New Colo. Law: Move Over for Me
Gov. Polis signs roadside safety law, now among nation's strongest.
DENVER (March 22, 2023) - It's official: Colorado Gov. Jared Polis has signed into law a new measure that will save lives at the roadside - with Colorado joining the ranks of just nine other states in offering robust "Slow Down, Move Over" protections to all disabled vehicles.
HB23-1123 requires that drivers move over a lane whenever they encounter any stationary vehicle with its hazards flashing - and if they can't move over, they must slow down. The new protections will take effect in August, and they come as 2022 marked the deadliest year on Colorado roads since 1981. On Monday, a Colorado State Patrol trooper in El Paso County went to the hospital after a driver struck the patrol vehicle at the roadside - the seventh such crash this year.
"One thing is clear: Drivers ignore 'Slow Down, Move Over' laws because they don't know about them or they just don't understand them," said Skyler McKinley, regional director of public affairs for AAA. "This new law is powerfully clear: Coloradans have a responsibility to protect everybody at the roadside, from law enforcement to tow trucks technicians to drivers like you and me. With this measure, we'll get that message out - and it will save lives."
The roadside's inherent dangers are why, according to research from the Centers for Disease Control and Prevention, motor vehicle towing is one of country's deadliest lines of work - with a death rate 15 times more than that of every other private industry combined. On average, nearly 350 people across the country are struck and killed every year while outside a disabled vehicle.
Last fall, AAA presented and former Rep. Kurt Huffman (R - Highlands Ranch) proposed this measure to the Colorado General Assembly's Transportation Legislation Review Committee as part of the launch of AAA's 14-state "Move Over for Me" campaign. Upon introduction this year, it won the support of the Colorado State Patrol, the Colorado Rural Electric Association, Colorado Springs Utilities, the Denver Regional Council of Governments, the Colorado Association of Municipal Utilities, the Colorado Motor Carriers Association, and the Cities of Aurora and Colorado Springs, among other key safety leaders.

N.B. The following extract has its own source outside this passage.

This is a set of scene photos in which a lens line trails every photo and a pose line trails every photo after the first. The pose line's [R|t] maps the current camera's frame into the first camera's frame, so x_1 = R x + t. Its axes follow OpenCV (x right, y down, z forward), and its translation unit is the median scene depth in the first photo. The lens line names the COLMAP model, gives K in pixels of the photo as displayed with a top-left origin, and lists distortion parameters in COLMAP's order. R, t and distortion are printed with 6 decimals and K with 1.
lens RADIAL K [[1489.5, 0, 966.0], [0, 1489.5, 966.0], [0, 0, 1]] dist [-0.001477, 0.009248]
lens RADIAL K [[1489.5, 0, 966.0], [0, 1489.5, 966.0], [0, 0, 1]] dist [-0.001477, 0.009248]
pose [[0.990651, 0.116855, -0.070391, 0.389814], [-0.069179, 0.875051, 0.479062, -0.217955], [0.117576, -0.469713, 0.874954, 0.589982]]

The bill, sponsored by Rep. Mandy Lindsay (D - Aurora), Rep. Ron Weinberg (R - Loveland), Sen. Janice Rich (R - Grand Junction), and Sen. Jeff Bridges (D - Greenwood Village), won broad bipartisan support - and passed unanimously out of the Colorado State Senate. Alongside bills passed with AAA's support in 2017 and 2019, Colorado's "Slow Down, Move Over" laws are now among the nation's strongest.
"Anybody who's ever suffered a breakdown at the roadside will tell you just how scary it can be waiting for help as traffic whips by at highway speeds just inches away," McKinley said. "This law takes a big step for traffic safety equity by making sure Coloradans look out for one another. That's always been the right thing to do, and we're grateful it's now the law, too."
To get the word out about the need to slow down and move over and this new law, AAA plans to expand its "Move Over for Me" campaign in Colorado communities. Learn more at AAA.com/SlowDownMoveOver.
AAA's tips to protect roadside workers and stranded motorists
• Remain alert. Avoid distractions and focus on driving.
• Emergencies can occur anywhere on the road. When you see flashing lights of any color, slow down and prepare well in advance to change lanes. Allow others to merge into your lane when necessary.
• If you are unable to move at least one lane away from the stationary vehicle, you must slow down to at least 25 miles per hour on roadways with a speed limit below 45 miles per hour. On roadways with speed limits 45 miles per hour or more, you must slow down to 20 miles per hour less than the speed limit.
• Give yourself extra space when following semi-trucks or large vehicles. If a truck moves into a left-hand lane, don't speed around the right side. They are changing lanes for a reason. Be prepared to change lanes yourself.
• When road conditions are slick, don't make sudden lane changes that can cause an uncontrollable skid. Change lanes early and move over gradually.
• Be a good passenger. Help identify roadway issues and remind the driver to slow down and move over.
• Watch for people on the roadside. People may be in or near a disabled vehicle. Just because you don't immediately see them doesn't mean they aren't there.
For Stranded Motorists:
• Pull as far over on the shoulder as safely possible to create more distance between your vehicle and passing traffic.
• Turn your hazard lights on so other drivers are aware you are there.
• If you are able to safely make it to the next exit or stopping point, do so.
• Call for assistance via phone, website or the AAA Mobile app.
• Remain with your vehicle as long as it's safe to do so.
• If getting out of your vehicle, watch the oncoming traffic for a good time to exit and remain alert and close to your vehicle. Avoid turning your back to traffic whenever possible.